▶ Data supplied:
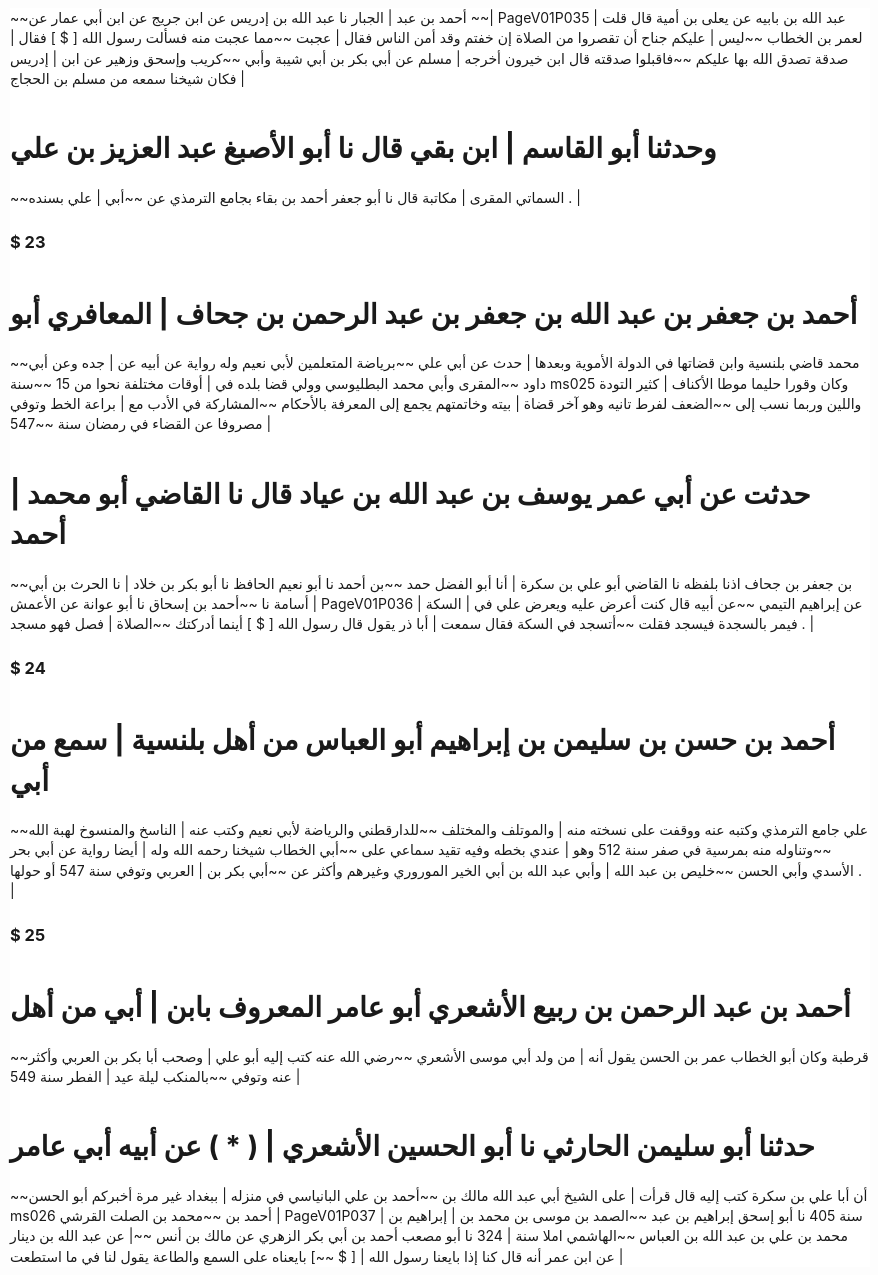 ~~أحمد بن عبد | الجبار نا عبد الله بن إدريس عن ابن جريج عن ابن أبي عمار عن
~~| PageV01P035 | عبد الله بن بابيه عن يعلى بن أمية قال قلت لعمر بن الخطاب
~~ليس | عليكم جناح أن تقصروا من الصلاة إن خفتم وقد أمن الناس فقال | عجبت
~~مما عجبت منه فسألت رسول الله [ $ ] فقال | صدقة تصدق الله بها عليكم
~~فاقبلوا صدقته قال ابن خيرون أخرجه | مسلم عن أبي بكر بن أبي شيبة وأبي
~~كريب وإسحق وزهير عن ابن | إدريس فكان شيخنا سمعه من مسلم بن الحجاج |
# وحدثنا أبو القاسم | ابن بقي قال نا أبو الأصبغ عبد العزيز بن علي
~~السماتي المقرى | مكاتبة قال نا أبو جعفر أحمد بن بقاء بجامع الترمذي عن
~~أبي | علي بسنده . |
### $ 23 
# أحمد بن جعفر بن عبد الله بن جعفر بن عبد الرحمن بن جحاف | المعافري أبو
~~محمد قاضي بلنسية وابن قضاتها في الدولة الأموية وبعدها | حدث عن أبي علي
~~برياضة المتعلمين لأبي نعيم وله رواية عن أبيه عن | جده وعن أبي داود
~~المقرى وأبي محمد البطليوسي وولي قضا بلده في | أوقات مختلفة نحوا من 15
~~سنة ms025 وكان وقورا حليما موطا الأكناف | كثير التودة واللين وربما نسب إلى
~~الضعف لفرط تانيه وهو آخر قضاة | بيته وخاتمتهم يجمع إلى المعرفة بالأحكام
~~المشاركة في الأدب مع | براعة الخط وتوفي مصروفا عن القضاء في رمضان سنة
~~547 |
# حدثت عن أبي عمر يوسف بن عبد الله بن عياد قال نا القاضي أبو محمد | أحمد
~~بن جعفر بن جحاف اذنا بلفظه نا القاضي أبو علي بن سكرة | أنا أبو الفضل حمد
~~بن أحمد نا أبو نعيم الحافظ نا أبو بكر بن خلاد | نا الحرث بن أبي أسامة نا
~~أحمد بن إسحاق نا أبو عوانة عن الأعمش | PageV01P036 | عن إبراهيم التيمي
~~عن أبيه قال كنت أعرض عليه ويعرض علي في | السكة فيمر بالسجدة فيسجد فقلت
~~أتسجد في السكة فقال سمعت | أبا ذر يقول قال رسول الله [ $ ] أينما أدركتك
~~الصلاة | فصل فهو مسجد . |
### $ 24 
# أحمد بن حسن بن سليمن بن إبراهيم أبو العباس من أهل بلنسية | سمع من أبي
~~علي جامع الترمذي وكتبه عنه ووقفت على نسخته منه | والموتلف والمختلف
~~للدارقطني والرياضة لأبي نعيم وكتب عنه | الناسخ والمنسوخ لهبة الله
~~وتناوله منه بمرسية في صفر سنة 512 وهو | عندي بخطه وفيه تقيد سماعي على
~~أبي الخطاب شيخنا رحمه الله وله | أيضا رواية عن أبي بحر الأسدي وأبي الحسن
~~خليص بن عبد الله | وأبي عبد الله بن أبي الخير الموروري وغيرهم وأكثر عن
~~أبي بكر بن | العربي وتوفي سنة 547 أو حولها . |
### $ 25 
# أحمد بن عبد الرحمن بن ربيع الأشعري أبو عامر المعروف بابن | أبي من أهل
~~قرطبة وكان أبو الخطاب عمر بن الحسن يقول أنه | من ولد أبي موسى الأشعري
~~رضي الله عنه كتب إليه أبو علي | وصحب أبا بكر بن العربي وأكثر عنه وتوفي
~~بالمنكب ليلة عيد | الفطر سنة 549 |
# حدثنا أبو سليمن الحارثي نا أبو الحسين الأشعري | ( * ) عن أبيه أبي عامر
~~أن أبا علي بن سكرة كتب إليه قال قرأت | على الشيخ أبي عبد الله مالك بن
~~أحمد بن علي البانياسي في منزله | ببغداد غير مرة أخبركم أبو الحسن ms026 أحمد بن
~~محمد بن الصلت القرشي | PageV01P037 | سنة 405 نا أبو إسحق إبراهيم بن عبد
~~الصمد بن موسى بن محمد بن | إبراهيم بن محمد بن علي بن عبد الله بن العباس
~~الهاشمي املا سنة | 324 نا أبو مصعب أحمد بن أبي بكر الزهري عن مالك بن أنس
~~| عن عبد الله بن دينار عن ابن عمر أنه قال كنا إذا بايعنا رسول الله | [ $
~~] بايعناه على السمع والطاعة يقول لنا في ما استطعت |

▶ Problem details: The lines holding the string "يقول" in the listing above are what you should copy out.

▶ Exercise result:
~~أتسجد في السكة فقال سمعت | أبا ذر يقول قال رسول الله [ $ ] أينما أدركتك
~~قرطبة وكان أبو الخطاب عمر بن الحسن يقول أنه | من ولد أبي موسى الأشعري
~~] بايعناه على السمع والطاعة يقول لنا في ما استطعت |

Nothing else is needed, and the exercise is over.